Österreich schon seit 1988 aufgefordert
Im Europäischen Parlament wurde die Anerkennung der Gebärdensprache schon am 17. Juni 1988 empfohlen und die Mitgliedsländer aufgefordert, alle noch bestehenden Hindernisse für die Benutzung der Gebärdensprache zu beseitigen. Österreich hat eine Anerkennung nun schon mehrmals im Nationalrat besprochen, aber noch immer nicht beschlossen.

Bei der Debatte über die gesetzliche Anerkennung der Gebärdensprache blieb es im wesentlichen bei Absichtserklärungen.
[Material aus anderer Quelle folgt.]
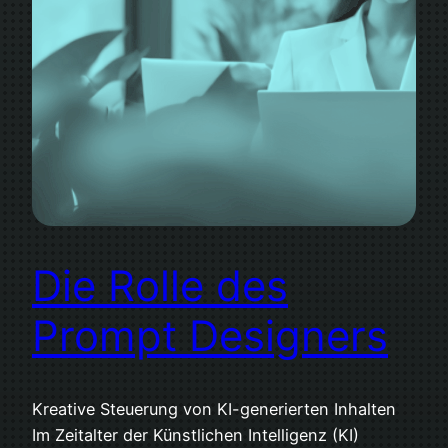
Die Rolle des
Prompt Designers
Kreative Steuerung von KI-generierten Inhalten
Im Zeitalter der Künstlichen Intelligenz (KI)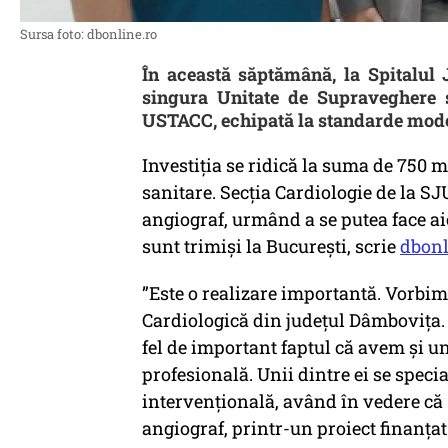
Sursa foto: dbonline.ro
În această săptămână, la Spitalul
singura Unitate de Supraveghere ș
USTACC, echipată la standarde mod
Investiția se ridică la suma de 750 mi
sanitare. Secția Cardiologie de la SJ
angiograf, urmând a se putea face ai
sunt trimiși la București, scrie
dbonl
”Este o realizare importantă. Vorbim
Cardiologică din județul Dâmbovița. 
fel de important faptul că avem și un
profesională. Unii dintre ei se speci
intervențională, având în vedere că S
angiograf, printr-un proiect finanța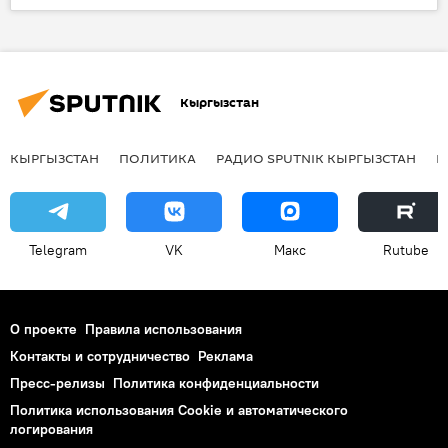
Кыргызстан
Иссык-Кульская область
браконьерство
рыба
Новости Киргизии
рыболовные сети
Кыргызстан
КЫРГЫЗСТАН
ПОЛИТИКА
РАДИО SPUTNIK КЫРГЫЗСТАН
Р
Telegram
VK
Макс
Rutube
О проекте
Правила использования
Контакты и сотрудничество
Реклама
Пресс-релизы
Политика конфиденциальности
Политика использования Cookie и автоматического
логирования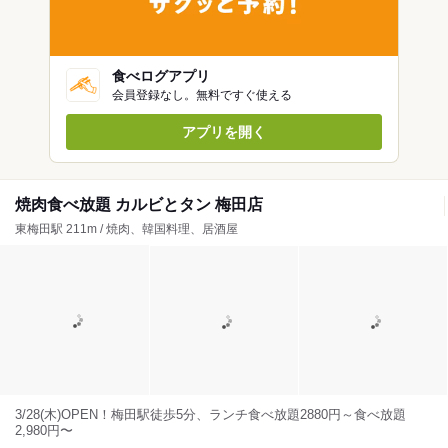
食べログアプリ
会員登録なし。無料ですぐ使える
アプリを開く
焼肉食べ放題 カルビとタン 梅田店
東梅田駅 211m / 焼肉、韓国料理、居酒屋
3/28(木)OPEN！梅田駅徒歩5分、ランチ食べ放題2880円～食べ放題
2,980円〜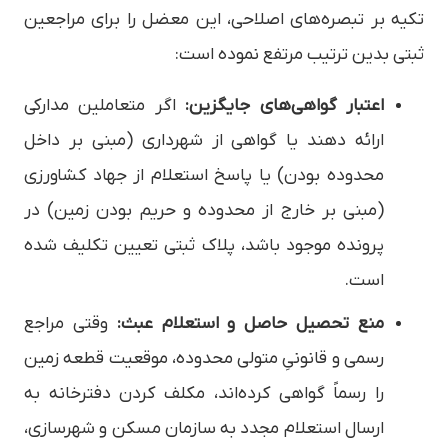
تکیه بر تبصره‌های اصلاحی، این معضل را برای مراجعین
ثبتی بدین ترتیب مرتفع نموده است:
اعتبار گواهی‌های جایگزین:
اگر متعاملین مدارکی
ارائه دهند یا گواهی از شهرداری (مبنی بر داخل
محدوده بودن) یا پاسخ استعلام از جهاد کشاورزی
(مبنی بر خارج از محدوده و حریم بودن زمین) در
پرونده موجود باشد، پلاک ثبتی تعیین تکلیف شده
است.
منع تحصیل حاصل و استعلام عبث:
وقتی مراجع
رسمی و قانونیِ متولی محدوده، موقعیت قطعه زمین
را رسماً گواهی کرده‌اند، مکلف کردن دفترخانه به
ارسال استعلام مجدد به سازمان مسکن و شهرسازی،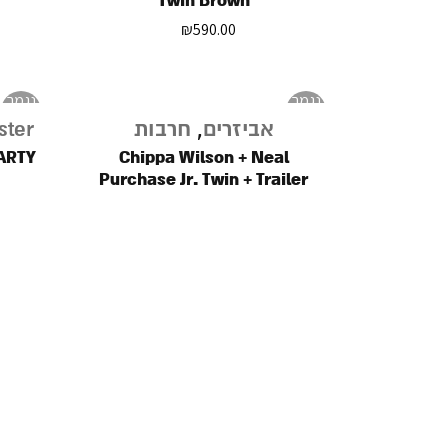
Twin Brown
₪
590.00
נגמר
נגמר
במלאי
במלאי
אביזרים
,
חרבות
ster
PARTY
Chippa Wilson + Neal
Purchase Jr. Twin + Trailer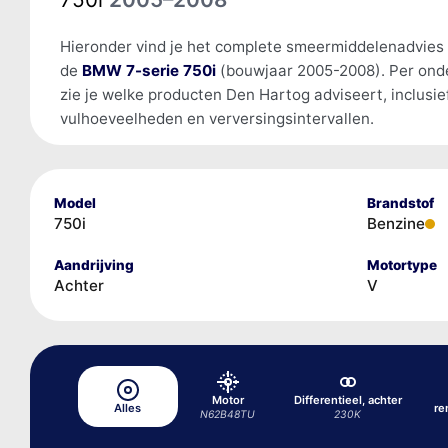
Hieronder vind je het complete smeermiddelenadvies
de
BMW 7-serie 750i
(bouwjaar 2005-2008). Per ond
zie je welke producten Den Hartog adviseert, inclusie
vulhoeveelheden en verversingsintervallen.
Model
Brandstof
750i
Benzine
Aandrijving
Motortype
Achter
V
Motor
Differentieel, achter
Alles
re
N62B48TU
230K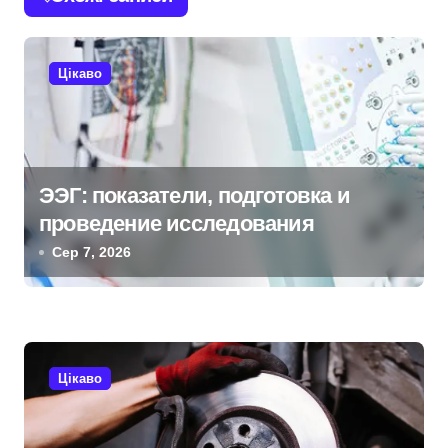
г
а
Цікаво
ц
і
я
ЭЭГ: показатели, подготовка и
з
проведение исследования
а
Сер 7, 2026
п
и
с
Цікаво
і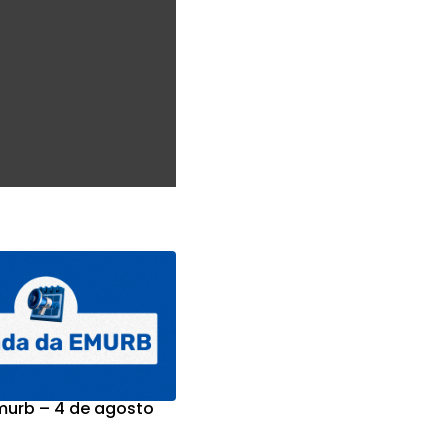
urb – 4 de agosto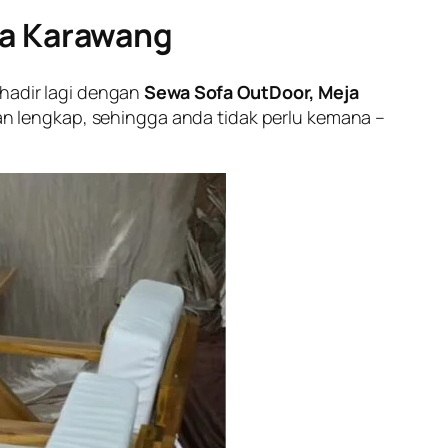
ea Karawang
 hadir lagi dengan
Sewa Sofa OutDoor, Meja
 lengkap, sehingga anda tidak perlu kemana –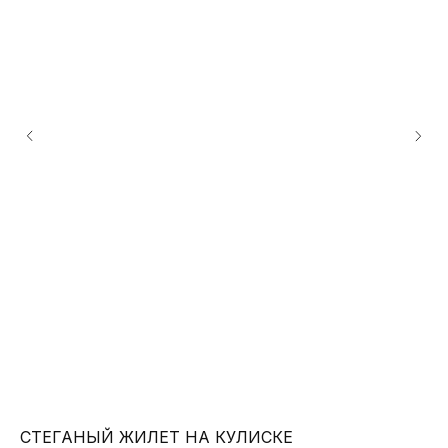
СТЕГАНЫЙ ЖИЛЕТ НА КУЛИСКЕ
Р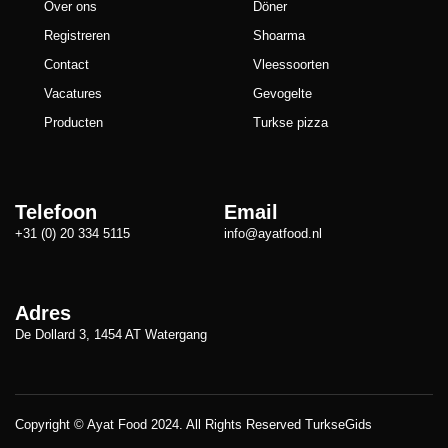
Over ons
Döner
Registreren
Shoarma
Contact
Vleessoorten
Vacatures
Gevogelte
Producten
Turkse pizza
Telefoon
Email
+31 (0) 20 334 5115
info@ayatfood.nl
Adres
De Dollard 3, 1454 AT Watergang
Copyright © Ayat Food 2024. All Rights Reserved
TurkseGids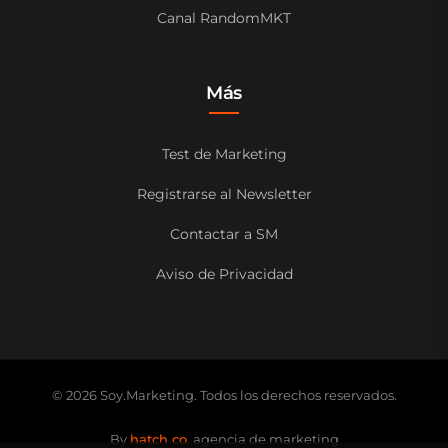
Canal RandomMKT
Más
Test de Marketing
Registrarse al Newsletter
Contactar a SM
Aviso de Privacidad
© 2026 Soy.Marketing. Todos los derechos reservados.
By
hatch co.
agencia de marketing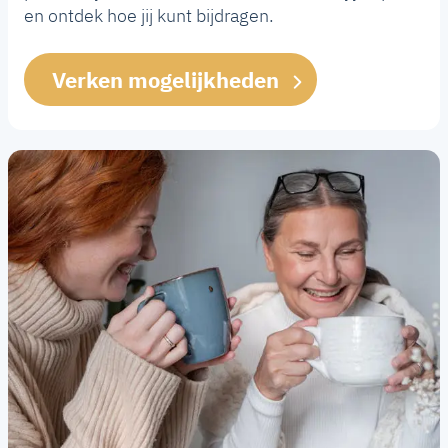
en ontdek hoe jij kunt bijdragen.
Verken mogelijkheden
Anträge der Oppositionsparteien, die konkrete Schritte in Richtung Anerkennung der Gebärdensprache vorsahen, fanden wieder keine Mehrheit. Von den Forderungen der Petition wurde kaum etwas umgesetzt.

Konferenz im Brüssel
Am 21. und 22. Jänner 1999 reisten GehörlosenvertreterInnen und BeamtInnen auf Einladung des liberalen EU-Abgeordneten Friedhelm Frischenschlager zur Konferenz „Arbeitsmarktsituation für Gehörlose in der EU“ nach Brüssel.

Padraig Flynn, EU-Kommisar für Beschäftigung und Soziales, appellierte an die TeilnehmerInnen der Konferenz: „Machen Sie Druck auf ihre nationalen Minister und Parlamente“, denn Brüssel habe weder das Geld, noch die Kompetenzen, um gehörlosen Menschen wirkungsvoll bei der Durchsetzung ihrer Rechte zu helfen.

Gebärdensprache anerkennen!
Weil die Nationalratssitzung am 16. Dezember 1998 enttäuschend verlaufen ist, wird der Kampf um die Anerkennung der Gebärdensprache von uns mit Vehemenz weitergeführt.